McMaster and Miller don’t disagree, in fact they are in violent agreement. During Miller’s tenure at Benning he often lobbied for the return of Armored Cavalry Regiment like capabilities in the conventional force and McMaster has stressed the importance in prevailing in the war as he has called it, “between the civilized world and barbarism.” Miller and McMaster are two sides of the same coin.
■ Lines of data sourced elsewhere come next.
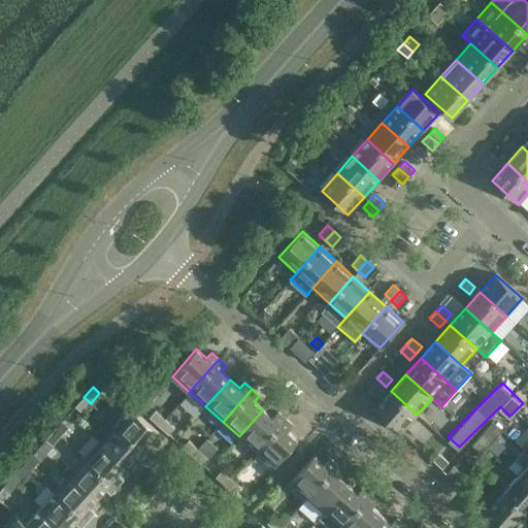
[(417,415),(391,391),(375,408),(401,432),(417,415)]
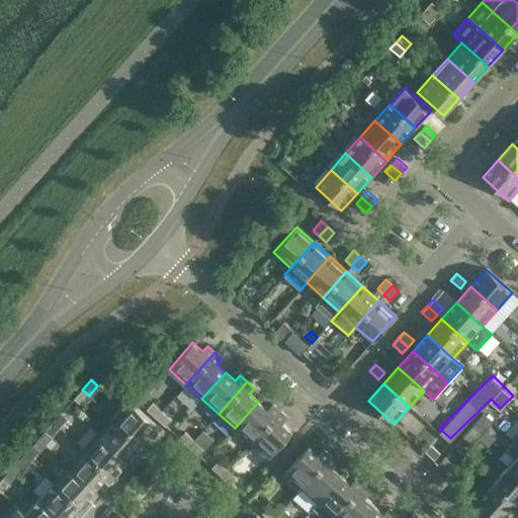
[(89,396),(82,390),(74,399),(80,405),(89,396)]
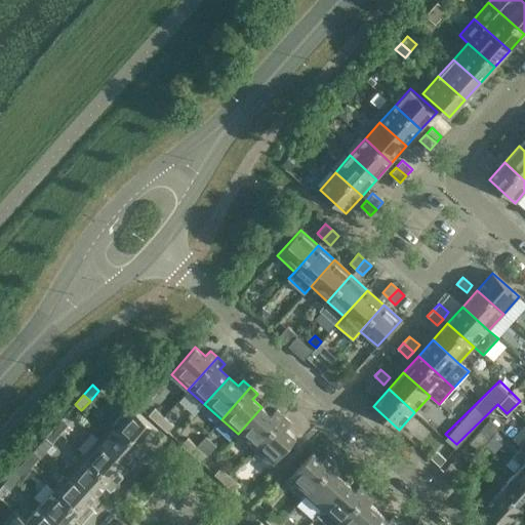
[(129,405),(114,421),(147,451),(153,444),(148,439),(157,429),(129,405)]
The job for Army leadership today is to articulate to the American people and our civilian leadership the desperate need to do both – resource the current fight and to prepare for the near and long term conventional challenge posed by the rise of near peer competitors. To choose one over the other is fraught with risk. To ignore the growing global reach of ISIL inspired terror only asks for more Nices and more Orlandos. Conversely, to ignore the Russian challenge to our eroding conventional overmatch is to invite challenges to the world order that has provided the security underpinning to the greatest growth in global prosperity in the history of the world. These are false choices. We must do both. We must prosecute the current war with all of our vigor and we must invest in the future capabilities that are required to deter would be challengers. The real question is, can we convince the people and our civilian leaders that the nation must bear this financial and resource cost to do both?
Patrick Donahoe was commissioned in the Army in 1989 from Villanova University. He holds master’s degrees in Strategic Studies and Landpower and was a National Security Fellow at the Kennedy School. The opinions expressed here are his own and do not reflect the official position of the U.S. Army, the Department of Defense, or the U.S. Government.